──────── Available records
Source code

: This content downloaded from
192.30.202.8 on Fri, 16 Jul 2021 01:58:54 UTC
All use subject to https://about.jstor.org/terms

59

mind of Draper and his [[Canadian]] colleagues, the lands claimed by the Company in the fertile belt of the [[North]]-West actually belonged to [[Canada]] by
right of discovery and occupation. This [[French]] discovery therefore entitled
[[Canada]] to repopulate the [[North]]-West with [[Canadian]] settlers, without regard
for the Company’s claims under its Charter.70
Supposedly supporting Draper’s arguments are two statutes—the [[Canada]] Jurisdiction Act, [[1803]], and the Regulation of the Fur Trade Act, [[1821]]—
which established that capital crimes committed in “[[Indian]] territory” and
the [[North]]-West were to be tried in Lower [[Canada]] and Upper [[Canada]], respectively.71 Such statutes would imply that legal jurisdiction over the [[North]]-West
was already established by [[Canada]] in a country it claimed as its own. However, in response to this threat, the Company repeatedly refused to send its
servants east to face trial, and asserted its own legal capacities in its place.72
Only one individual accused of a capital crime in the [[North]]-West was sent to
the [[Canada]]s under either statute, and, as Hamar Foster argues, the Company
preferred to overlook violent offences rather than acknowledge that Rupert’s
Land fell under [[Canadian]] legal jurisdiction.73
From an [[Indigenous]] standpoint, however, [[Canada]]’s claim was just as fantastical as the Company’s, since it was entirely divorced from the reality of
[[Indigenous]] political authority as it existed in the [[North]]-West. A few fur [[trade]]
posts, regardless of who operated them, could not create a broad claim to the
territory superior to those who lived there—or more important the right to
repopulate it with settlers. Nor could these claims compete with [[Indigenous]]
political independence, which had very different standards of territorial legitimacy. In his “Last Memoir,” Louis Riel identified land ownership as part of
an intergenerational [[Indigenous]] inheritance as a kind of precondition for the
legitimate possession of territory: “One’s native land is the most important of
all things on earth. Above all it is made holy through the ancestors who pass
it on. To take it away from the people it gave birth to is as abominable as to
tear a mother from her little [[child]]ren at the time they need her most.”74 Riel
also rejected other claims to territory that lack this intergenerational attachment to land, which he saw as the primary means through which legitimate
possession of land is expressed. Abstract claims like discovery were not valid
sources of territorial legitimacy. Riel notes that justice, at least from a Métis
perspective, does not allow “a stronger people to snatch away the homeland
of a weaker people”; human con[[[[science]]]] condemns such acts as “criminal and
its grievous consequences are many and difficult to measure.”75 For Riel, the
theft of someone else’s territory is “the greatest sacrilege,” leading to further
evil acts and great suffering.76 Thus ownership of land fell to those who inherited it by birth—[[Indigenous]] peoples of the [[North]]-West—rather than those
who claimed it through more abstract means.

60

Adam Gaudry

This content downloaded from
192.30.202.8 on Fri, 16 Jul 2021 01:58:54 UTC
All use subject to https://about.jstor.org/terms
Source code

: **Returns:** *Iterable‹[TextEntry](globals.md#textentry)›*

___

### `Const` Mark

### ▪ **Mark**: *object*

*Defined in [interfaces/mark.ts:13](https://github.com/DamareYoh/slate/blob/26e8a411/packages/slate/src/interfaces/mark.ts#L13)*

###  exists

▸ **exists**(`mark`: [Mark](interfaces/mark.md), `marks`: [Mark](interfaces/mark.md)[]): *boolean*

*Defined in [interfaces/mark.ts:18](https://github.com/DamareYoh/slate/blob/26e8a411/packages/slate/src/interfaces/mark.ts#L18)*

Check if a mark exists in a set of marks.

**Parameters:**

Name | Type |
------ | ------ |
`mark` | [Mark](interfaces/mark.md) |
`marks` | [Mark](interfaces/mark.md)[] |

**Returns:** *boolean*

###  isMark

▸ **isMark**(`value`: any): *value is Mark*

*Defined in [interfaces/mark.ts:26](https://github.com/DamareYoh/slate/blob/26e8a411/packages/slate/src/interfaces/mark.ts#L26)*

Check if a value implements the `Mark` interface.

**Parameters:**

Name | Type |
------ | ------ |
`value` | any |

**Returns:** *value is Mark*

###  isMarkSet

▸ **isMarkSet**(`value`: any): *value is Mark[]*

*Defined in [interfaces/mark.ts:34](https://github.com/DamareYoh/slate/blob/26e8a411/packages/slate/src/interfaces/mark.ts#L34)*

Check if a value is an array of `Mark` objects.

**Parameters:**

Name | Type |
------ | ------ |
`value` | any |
────────────────
▶ _Work instruction_
Find the word "means" in the entries. Copy each line that holds it.

▶ _Response to this exercise_
also rejected other claims to territory that lack this intergenerational attachment to land, which he saw as the primary means through which legitimate
who claimed it through more abstract means.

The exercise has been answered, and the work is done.